Figure 1. Flowchart of the experimental protocol.
Data analyses
One sample t-tests were used for manipulation check to determine whether expectancy (measured before treatment) and perceived effect (assessed three minutes later) differed from the median score. The three dependent variables (positive affect, negative affect and physical wellbeing) were analyzed with a 2 × 2 multivariate analysis of variance (MANOVA) to test the between-subject effect of group and the repeated measures effect of pre/post intervention testing. Follow-up univariate ANOVAs were calculated on each of the dependent variables when necessary. The relationships between expectancy scores, the three dependent measures, and perceived effect scores, were examined with correlations.
Results
One-sample t-tests
The one-sample t-tests used for manipulation check revealed that the mean expectancy of positive effects were greater than the median-value of the rating scale (Mdn = 3.5) for both the pure placebo (M = 4.24, SD = 0.48; t(39) = 9.83, p < .001) and active placebo group (M = 4.48, SD = 1.61; t(39) = 10.09, p < .001). These values did not differ between the two groups (p > .05), showing that expectations related to the interventions were similar in the two groups.
Main analysis
The 2 × 2 repeated measures MANOVA of the three dependent measures yielded a statistically significant time main effect, Pillai's trace = .404, F(3,76) = 17.21, p < .001, effect size (partial ETA squared [η2p]) = .404, and a group by time interaction, Pillai's trace = .132, F(3,76) = 17.21, p < .001, η2p = .132. The univariate tests revealed that the multivariate interaction was due to a statistically significant group by time interaction in positive affect, F(1,78) = 6.74, p = .011, η2p = .080, and in physical wellbeing, F(1,78) = 8.42, p = .005, η2p = .097. The interactions are illustrated in . No significant group by time interaction emerged for negative affect (p > .05). However, a time main effect showed that negative affect decreased significantly from pre- to post-interventions (M = 6.14, SD = 1.70 vs. M = 5.55, SD = 1.39), regardless of group membership, F(1,78) = 29.60, p < .001, η2p = .275. The means (M) and standard deviations (SD) of the dependent measures are presented in .

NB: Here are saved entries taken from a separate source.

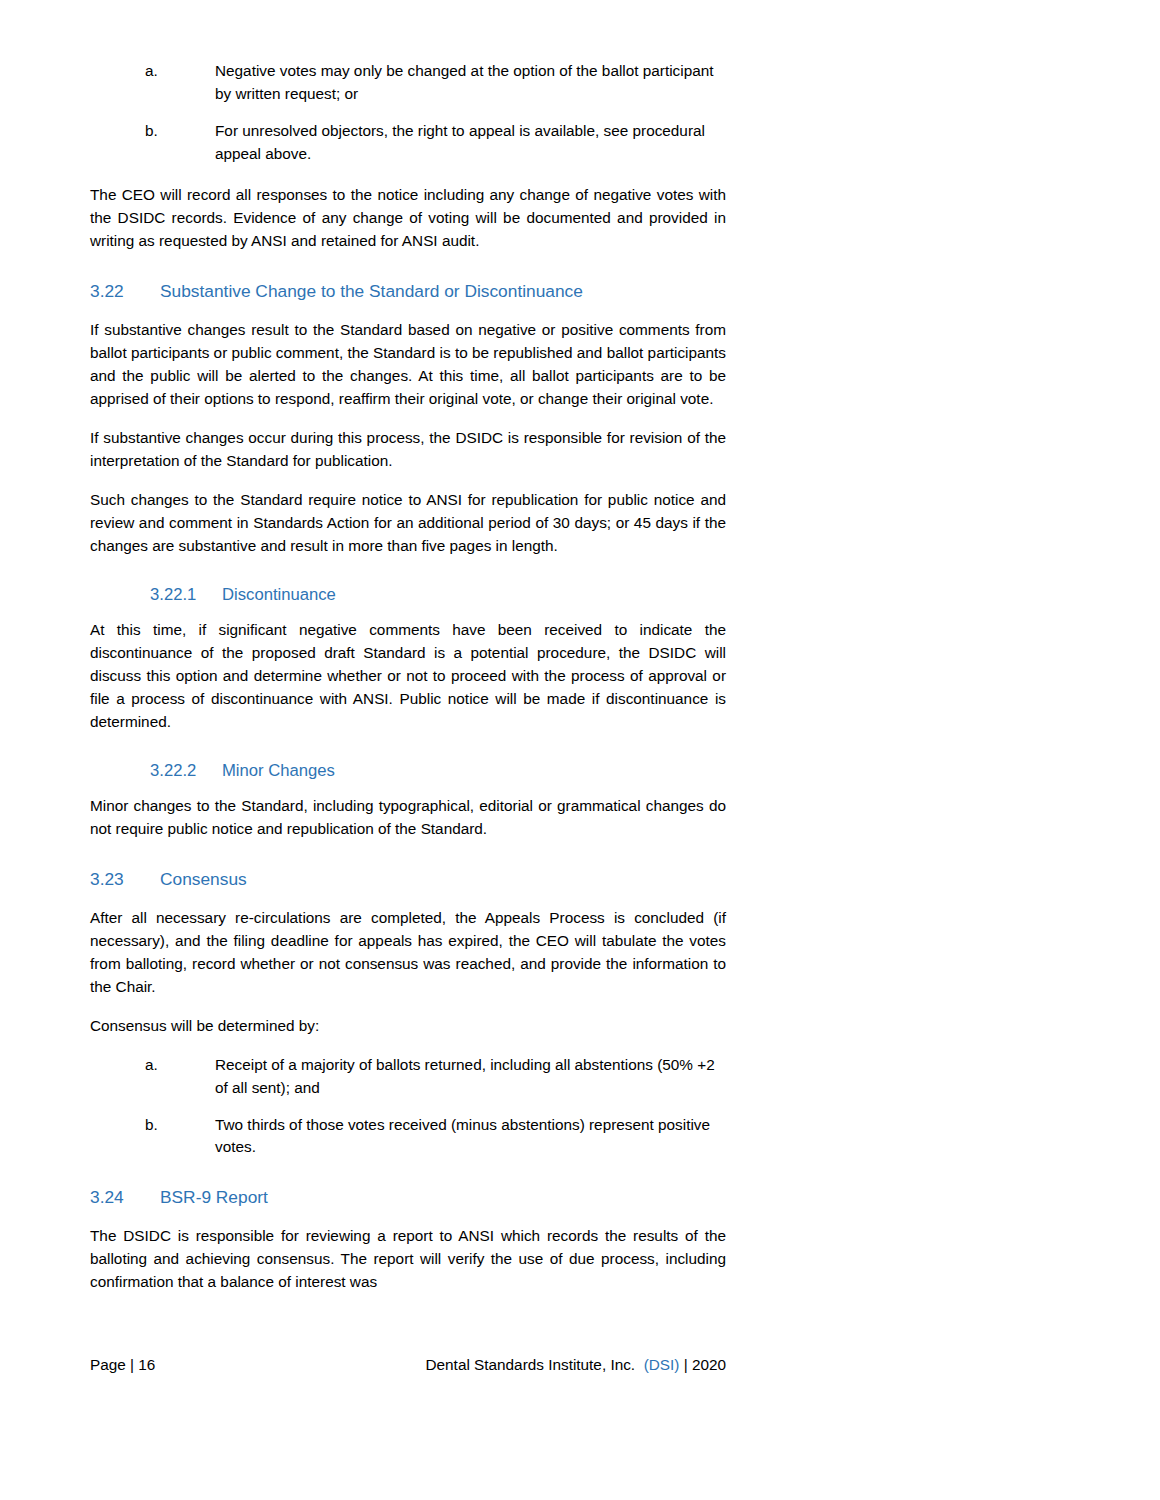a. Negative votes may only be changed at the option of the ballot participant by written request; or
b. For unresolved objectors, the right to appeal is available, see procedural appeal above.
The CEO will record all responses to the notice including any change of negative votes with the DSIDC records. Evidence of any change of voting will be documented and provided in writing as requested by ANSI and retained for ANSI audit.
3.22 Substantive Change to the Standard or Discontinuance
If substantive changes result to the Standard based on negative or positive comments from ballot participants or public comment, the Standard is to be republished and ballot participants and the public will be alerted to the changes. At this time, all ballot participants are to be apprised of their options to respond, reaffirm their original vote, or change their original vote.
If substantive changes occur during this process, the DSIDC is responsible for revision of the interpretation of the Standard for publication.
Such changes to the Standard require notice to ANSI for republication for public notice and review and comment in Standards Action for an additional period of 30 days; or 45 days if the changes are substantive and result in more than five pages in length.
3.22.1 Discontinuance
At this time, if significant negative comments have been received to indicate the discontinuance of the proposed draft Standard is a potential procedure, the DSIDC will discuss this option and determine whether or not to proceed with the process of approval or file a process of discontinuance with ANSI. Public notice will be made if discontinuance is determined.
3.22.2 Minor Changes
Minor changes to the Standard, including typographical, editorial or grammatical changes do not require public notice and republication of the Standard.
3.23 Consensus
After all necessary re-circulations are completed, the Appeals Process is concluded (if necessary), and the filing deadline for appeals has expired, the CEO will tabulate the votes from balloting, record whether or not consensus was reached, and provide the information to the Chair.
Consensus will be determined by:
a. Receipt of a majority of ballots returned, including all abstentions (50% +2 of all sent); and
b. Two thirds of those votes received (minus abstentions) represent positive votes.
3.24 BSR-9 Report
The DSIDC is responsible for reviewing a report to ANSI which records the results of the balloting and achieving consensus. The report will verify the use of due process, including confirmation that a balance of interest was
Page | 16
Dental Standards Institute, Inc. (DSI) | 2020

Figure 2. Statistically significant group by time interaction (A) in positive affect: increase noted in the active placebo group (p < .001), but not in the pure placebo group, and (B) in physical wellbeing: increase noted in both groups (p = .012 and p < .001). The increase in the Tic Tac group was greater than in the pure placebo group (p = .022). The figure presents the means and the standard errors of the means on relative scales for clearer visualization of the effects.
Table 1. Means and standard deviations (in parentheses) of the dependent measures presented separately for the pure placebo and active placebo groups.

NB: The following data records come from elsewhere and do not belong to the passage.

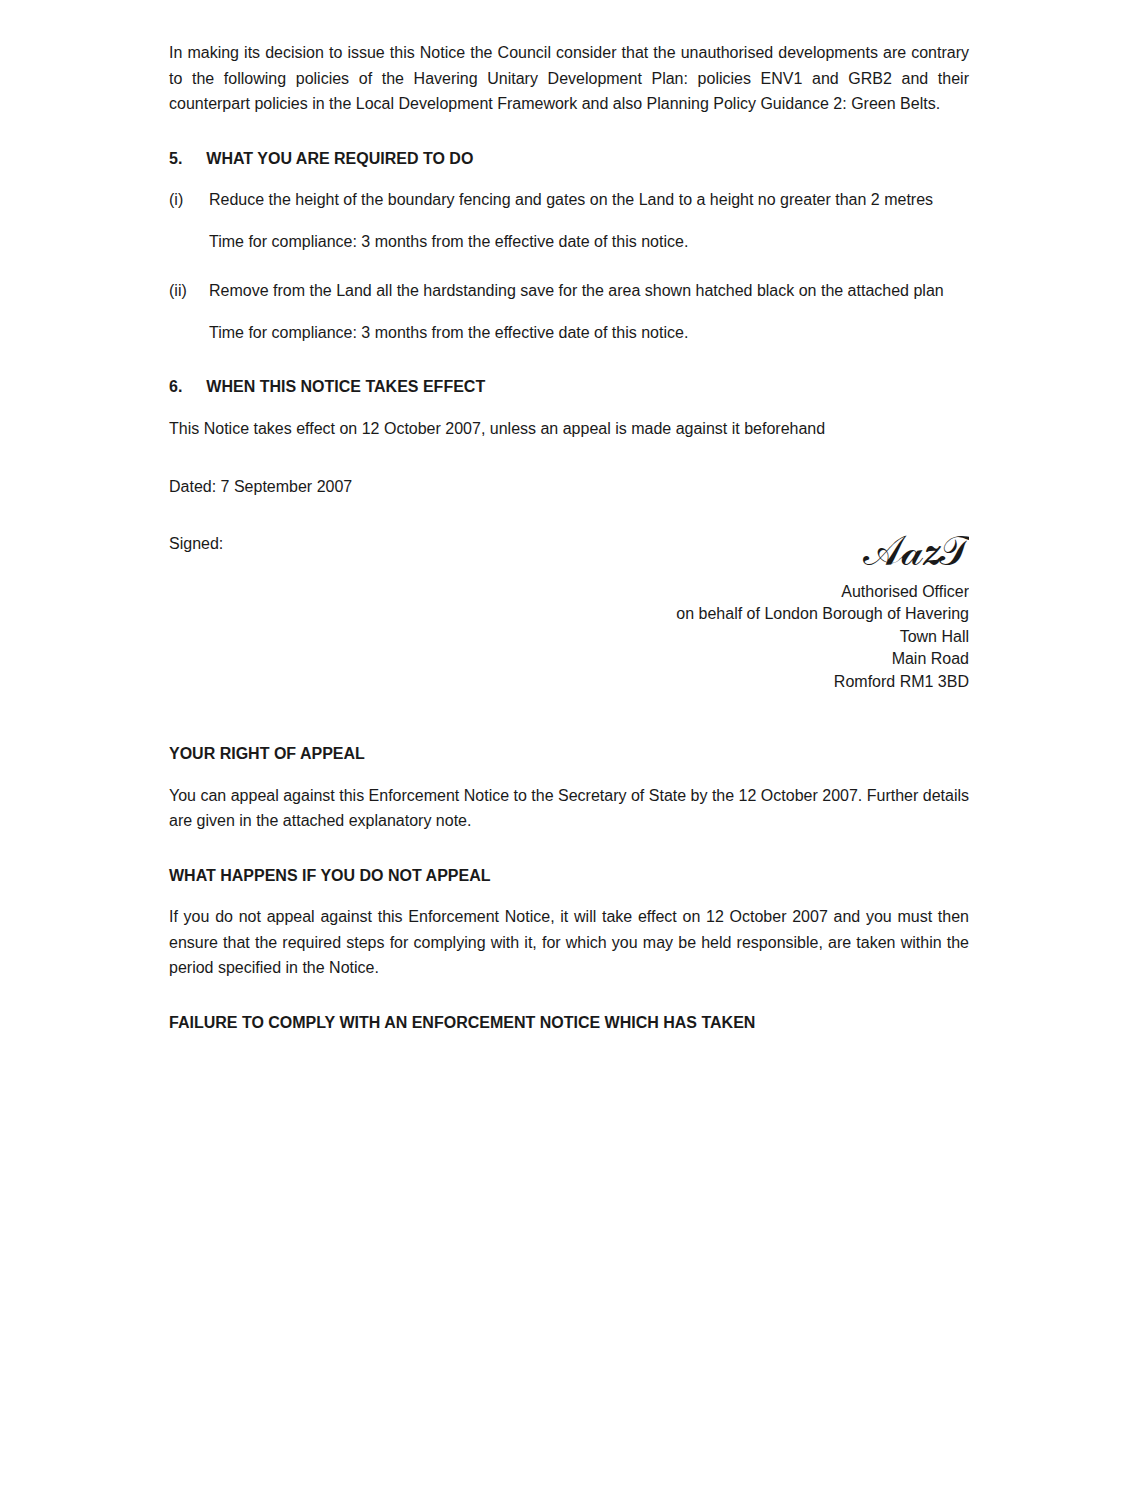In making its decision to issue this Notice the Council consider that the unauthorised developments are contrary to the following policies of the Havering Unitary Development Plan: policies ENV1 and GRB2 and their counterpart policies in the Local Development Framework and also Planning Policy Guidance 2: Green Belts.
5. What you are required to do
Reduce the height of the boundary fencing and gates on the Land to a height no greater than 2 metres
Time for compliance: 3 months from the effective date of this notice.
Remove from the Land all the hardstanding save for the area shown hatched black on the attached plan
Time for compliance: 3 months from the effective date of this notice.
6. When this notice takes effect
This Notice takes effect on 12 October 2007, unless an appeal is made against it beforehand
Dated: 7 September 2007
Signed:
𝒜𝒶𝒛𝒯
Authorised Officer on behalf of London Borough of Havering Town Hall Main Road Romford RM1 3BD
Your right of appeal
You can appeal against this Enforcement Notice to the Secretary of State by the 12 October 2007. Further details are given in the attached explanatory note.
What happens if you do not appeal
If you do not appeal against this Enforcement Notice, it will take effect on 12 October 2007 and you must then ensure that the required steps for complying with it, for which you may be held responsible, are taken within the period specified in the Notice.
Failure to comply with an enforcement notice which has taken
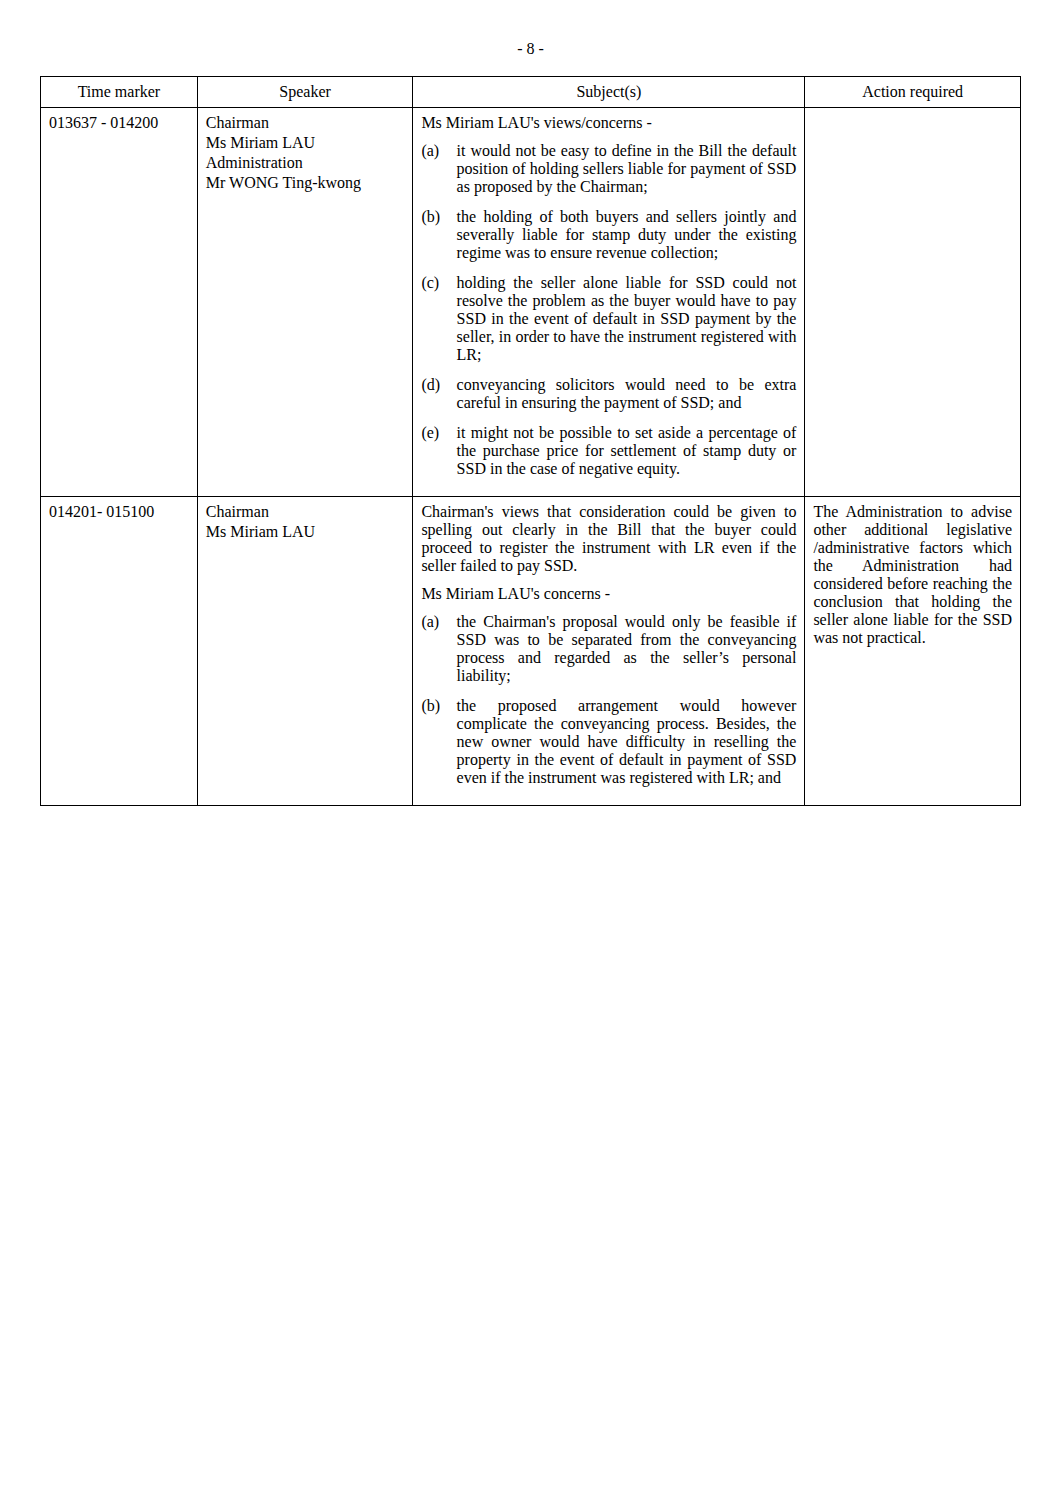- 8 -
| Time marker | Speaker | Subject(s) | Action required |
| --- | --- | --- | --- |
| 013637 - 014200 | Chairman Ms Miriam LAU Administration Mr WONG Ting-kwong | Ms Miriam LAU's views/concerns - (a) it would not be easy to define in the Bill the default position of holding sellers liable for payment of SSD as proposed by the Chairman; (b) the holding of both buyers and sellers jointly and severally liable for stamp duty under the existing regime was to ensure revenue collection; (c) holding the seller alone liable for SSD could not resolve the problem as the buyer would have to pay SSD in the event of default in SSD payment by the seller, in order to have the instrument registered with LR; (d) conveyancing solicitors would need to be extra careful in ensuring the payment of SSD; and (e) it might not be possible to set aside a percentage of the purchase price for settlement of stamp duty or SSD in the case of negative equity. | |
| 014201- 015100 | Chairman Ms Miriam LAU | Chairman's views that consideration could be given to spelling out clearly in the Bill that the buyer could proceed to register the instrument with LR even if the seller failed to pay SSD. Ms Miriam LAU's concerns - (a) the Chairman's proposal would only be feasible if SSD was to be separated from the conveyancing process and regarded as the seller’s personal liability; (b) the proposed arrangement would however complicate the conveyancing process. Besides, the new owner would have difficulty in reselling the property in the event of default in payment of SSD even if the instrument was registered with LR; and | The Administration to advise other additional legislative /administrative factors which the Administration had considered before reaching the conclusion that holding the seller alone liable for the SSD was not practical. |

Using Bonferroni correction, the statistically significant interactions were followed up with paired t-tests, which revealed that positive affect increased from pre- to post-intervention only in the active placebo (Tic Tac) group, t(39) = −4.89, p < .001, while physical wellbeing increased in both groups, pure placebo: t(39) = −2.62, p < .012, and active placebo: t(39) = −5.91, p < .001. However, the percent (%) increase in the active placebo group was greater (M = 33.38, SD = 69.95) than in the pure placebo group (M = 6.87, SD = 16.08), as revealed by an independent t-test, t(78) = 2.34, p = .022. The two groups did not differ (p > .05) in any of the measures at pre- and post-intervention ().
Correlations
Pearson Product-Moment correlation analyses between the dependent measures and the expectancy values yielded no statistically significant correlations between the three dependent measures in the active placebo group (p > .05, in all instances), but the expectancy scores correlated with positive affect pre- and post-intervention, as well as with physical wellbeing post-intervention (p < .05; see ) in the pure placebo group. A statistically significant positive relationship between expectancy of the treatment effects (measured before the interventions) and perceived effectiveness of the intervention (assessed three-minutes later) was also disclosed in both groups (placebo: r = .406, r2 = .165, p < .011, and active placebo: r = .621, r2 = .386, p < .001). While the r2 (coefficient of determination reflecting the shared variance among the two variables) was more than twice as high in the active placebo than in the pure placebo group, the two correlations did not differ significantly as determined by using the Fisher r-to-z method, which was used to calculate the significance of the difference between two correlation coefficients.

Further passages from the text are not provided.